## Task goal
Which lines of the material below contain the word "have"? List every such line, treating uppercase and lowercase as different.

## Exercise materials
+ + + +
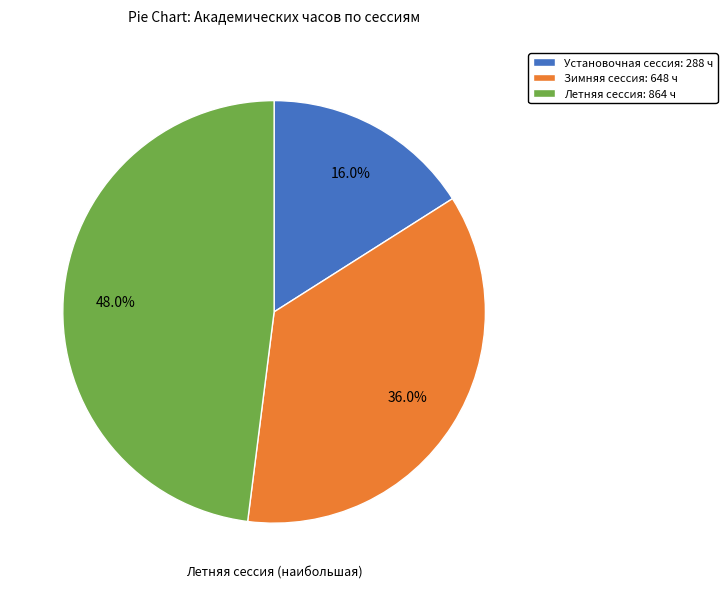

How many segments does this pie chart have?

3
+ + + +
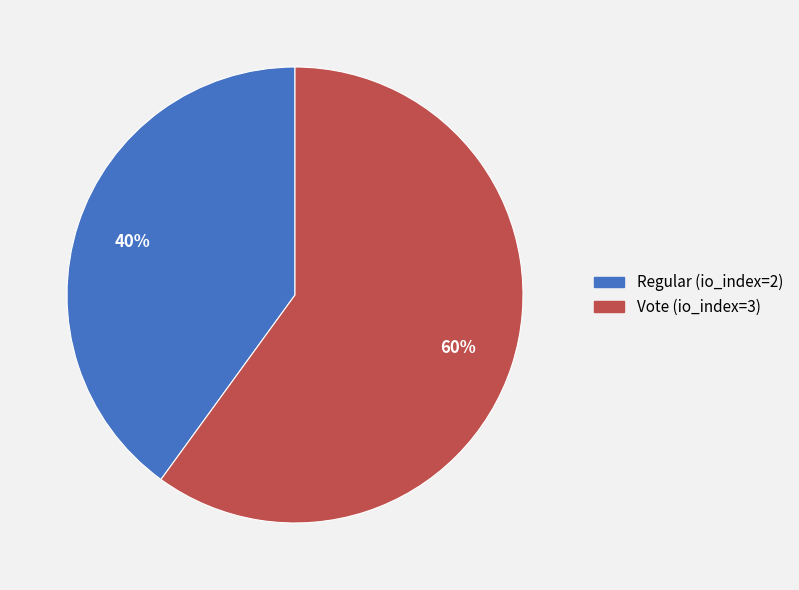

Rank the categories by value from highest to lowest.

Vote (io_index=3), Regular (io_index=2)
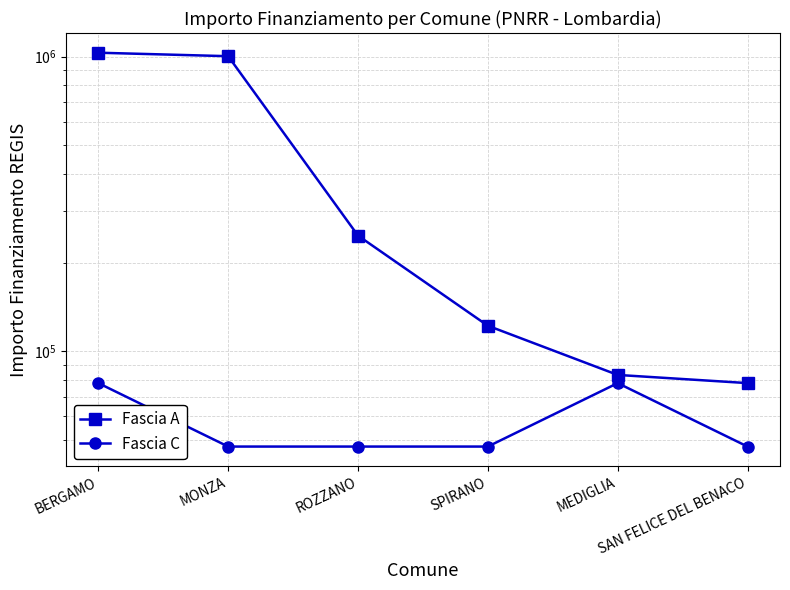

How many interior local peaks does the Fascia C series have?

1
+ + + +
## Task result
How many segments does this pie chart have?
How many interior local peaks does the Fascia C series have?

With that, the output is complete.